Expiration of Negative Credit Information

Most negative credit information has an expiration date, but the credit reporting agencies don't always remove items when they should. Removing expired information can raise your credit score.

  Bankruptcy filing records : Bankruptcy filing records expire from your credit reports 10 years after the filing date. Based on credit bureau preferences, Chapter 13 bankruptcy filings may be removed from your report after 7 years instead. Each account marked as "included in BK" remains on your report for 7 years from the filing.

  Charge-off records : A record appears on your credit report when a creditor or lender charges-off your delinquent debt as a loss. This record remains on your credit report for 7 years.

  Collection records : Collection records expire 7 years after the last 180 day late payment that led to the account being sold to collections. This expiration date is the same even if the account was sold to another collection agency.

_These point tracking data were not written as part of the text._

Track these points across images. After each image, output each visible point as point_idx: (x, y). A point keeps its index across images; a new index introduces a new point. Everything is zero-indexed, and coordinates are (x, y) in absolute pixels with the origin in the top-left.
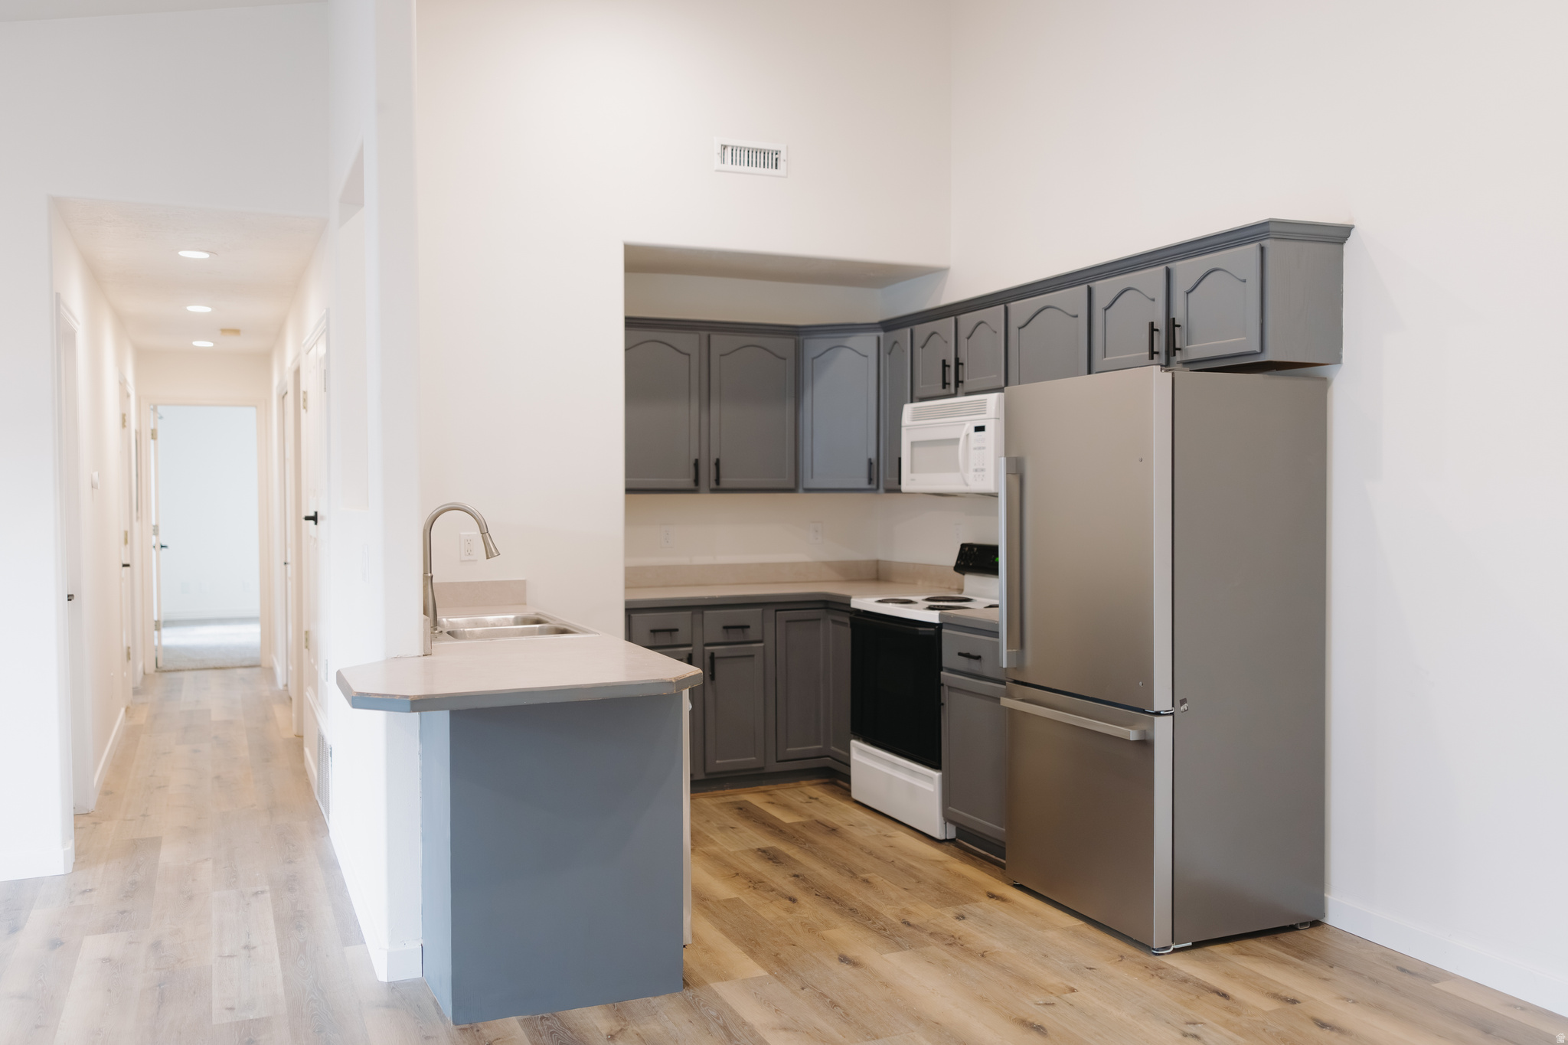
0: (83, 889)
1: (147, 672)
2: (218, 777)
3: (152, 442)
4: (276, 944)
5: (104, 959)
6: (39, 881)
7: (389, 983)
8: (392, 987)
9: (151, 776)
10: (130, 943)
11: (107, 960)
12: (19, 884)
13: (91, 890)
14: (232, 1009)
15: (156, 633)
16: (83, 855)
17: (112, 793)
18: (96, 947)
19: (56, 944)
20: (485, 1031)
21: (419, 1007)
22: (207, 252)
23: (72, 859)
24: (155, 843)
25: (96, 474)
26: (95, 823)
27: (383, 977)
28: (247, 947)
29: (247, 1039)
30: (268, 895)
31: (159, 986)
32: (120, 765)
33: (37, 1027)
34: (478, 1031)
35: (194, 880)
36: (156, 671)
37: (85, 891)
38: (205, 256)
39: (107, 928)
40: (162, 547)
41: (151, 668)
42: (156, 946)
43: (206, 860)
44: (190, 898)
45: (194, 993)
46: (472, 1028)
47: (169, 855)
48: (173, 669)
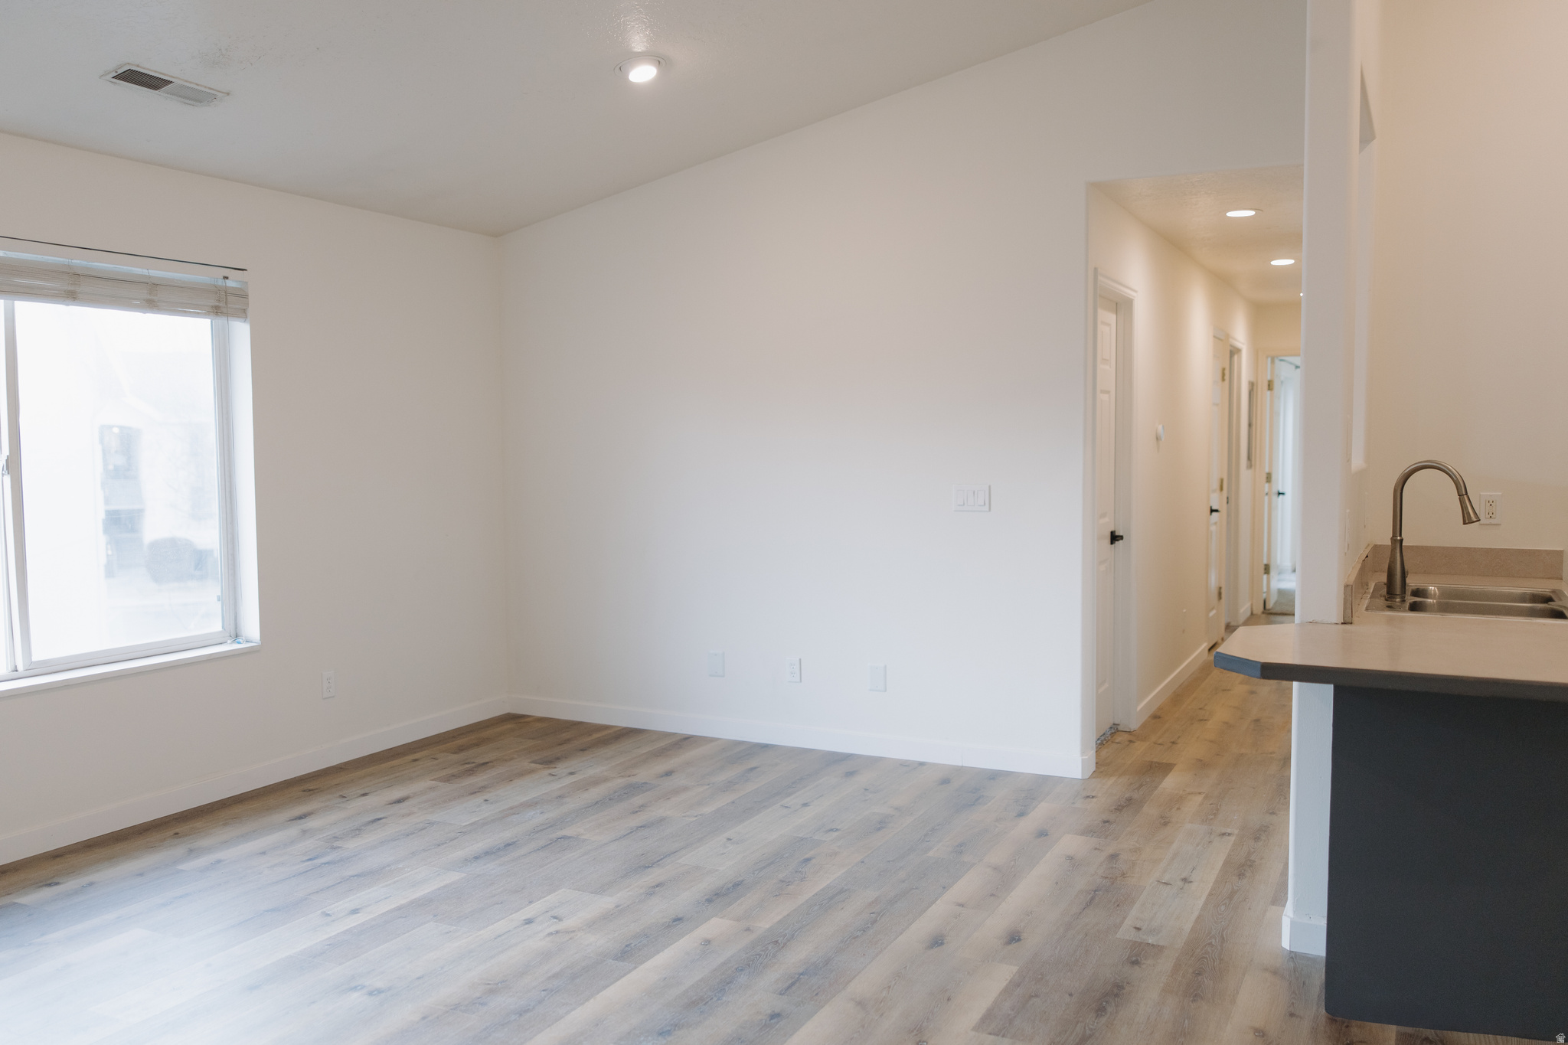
0: (1088, 795)
1: (1254, 612)
2: (1257, 721)
3: (1269, 392)
4: (1212, 884)
5: (1069, 857)
6: (1061, 779)
7: (1291, 952)
8: (1293, 956)
9: (1201, 709)
10: (1096, 849)
11: (1070, 858)
12: (1045, 779)
13: (1093, 797)
14: (1138, 929)
15: (1265, 576)
16: (1103, 767)
17: (1160, 717)
18: (1070, 843)
19: (1042, 834)
20: (1355, 1030)
21: (1304, 983)
22: (1251, 209)
23: (1093, 768)
24: (1166, 768)
25: (1160, 427)
26: (1131, 741)
27: (1286, 944)
28: (1185, 880)
29: (1134, 959)
30: (1233, 839)
31: (1095, 891)
32: (1179, 696)
33: (992, 895)
34: (1347, 1027)
35: (1178, 809)
36: (1263, 613)
37: (1088, 797)
38: (1251, 213)
39: (1088, 831)
40: (1279, 494)
41: (1259, 609)
42: (1114, 857)
43: (1200, 793)
44: (1165, 824)
45: (1118, 905)
46: (1343, 1022)
47: (1170, 783)
48: (1279, 612)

  Closed accounts : Closed negative accounts (with late payment or other negative records) will expire from your credit report after 7 years. Closed positive accounts (with no late payments or other negative records) can remain on your credit report longer.

  Foreclosure records : Property deed-in-lieu and foreclosure records will remain on your credit report for 7 years.

  Inquiries : Records of credit and loan applications will remain on your credit report for 1-2 years. Checking your own credit reports and scores online does not cause this kind of damaging inquiry.

  Judgments : Court decisions such child support, civil, and small claims judgments will remain on your credit report for 7 years after the filing date.

  Late payments : All late payment records remain on your credit report for 7 years. However, only late payments that go beyond 30 days will continue to have a negative impact for all seven years. Read more about the real impact of late payments.

  Repossession records : Vehicle and property repossession records remain on your credit report for 7 years.

  Tax liens : Tax lien records can remain on your credit report indefinitely if left unpaid. Once the lien is paid, the record remains on your credit report for 7 years from the paid date. This is true for city, country, state, and federal tax liens.